What’s interesting is that the poor oppressed classes always seem to be able to get their oppressors fired, suspended, or censured, often for fairly disproportionate things. Pax Dickinson tweeted some Family Guy level jokes on his personal Twitter account. Satoshi Kanazawa reported on the results of a science experiment done by someone else. The CEO of Mozille donated $1,000 to an traditional marriage organisation in 2008. Thank God that the hammer of justice fell on such villains. You can talk about glass ceilings and invisible knapsacks, but Vox asks: are you really oppressed if you can so easily destroy the livelihoods and reputations of your oppressors? At this point, social justice seems like a boxer with a 84-21 record, still claiming to be the scrappy underdog.
Vox overstates his case in the title and nearly every page of this book, but then he’s built a reputation as science fiction’s enfant terrible, and his readers probably expect nothing less. Much of the book is interesting and reasonable. There’s some interesting amateur psychoanalysis of SJWs, and some history of how we got where we are.
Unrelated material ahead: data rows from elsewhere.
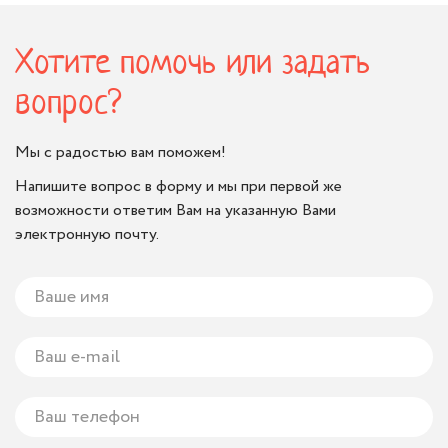
Хотите помочь или задать
вопрос?
Мы с радостью вам поможем!
Напишите вопрос в форму и мы при первой же
возможности ответим Вам на указанную Вами
электронную почту.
I could have done with less GamerGate, and a less exhaustive account of the SFWA’s internal politics. There’s a lot of things in here that literally nobody will care about in 3 years.
Towards the end, he’s in uncomfortable territory that will make some readers wonder if he’s that big an improvement over the social justice warriors. He comes up with a battle plan for combating SJWs that includes items such as “restricting their speech” and “denying them employment”, based on such dead giveaways as having a COEXIST bumper sticker. I prefer an alternate battle plan that includes items such as “minding my own business” and “leaving people alone”
And he doesn’t address the other problem: the fact that helping the downtrodden is a fundamentally worthy goal, and that many social justice warriors have their hearts in the right place, destructive and dangerous though their movement has become. Social justice is basically an overgrown sense of altruism, like a peacock’s tail growing until it smothers the bird. Vox Day’s approach to the problem is Genghis Khan’s: “Kill them. Kill them all.” I think a lot of these people could be met halfway, and could have their mental energies directed in a positive direction.
Otherwise, this is a decent book’s who’s time has come – social justice certainly isn’t directed in a positive direction right now. I think I first noticed it in 2007 or so – the way everything had become stifled, cringing, and apologetic. I once watched a Stephen Pinker debate about gender differences, and he prefaced his argument with several minutes of grovelling apologies about how oppressed women are and he’s not denying that and [insert more self-flagellation]? Why? What was he scared of? Anthropologist Gregory Cochran described a friend who thought he might do research in an area with politically sensitive implications (the genetics of Ashkenazi Jews), and was told he had balls. Why should a scientist doing science require balls? Nicholas Wade wrote a book about biological differences between races, and had virtually the entire genetics community perform an Amish-style shunning. Why? Even if the book’s wrong…does this normally happen? If Paul Krugman makes a mistake about the Laffer curve, does the entire economic world rise up and spit him out? Why are some topics and some ideas just…off limits?
Vox Day might not be the hero we need, or the one we deserve, but he’s the one we have. I just hope he remembers that Nietzsche line about reflective abysses. Nietzsche wasn’t a SJW, because he didn’t lie.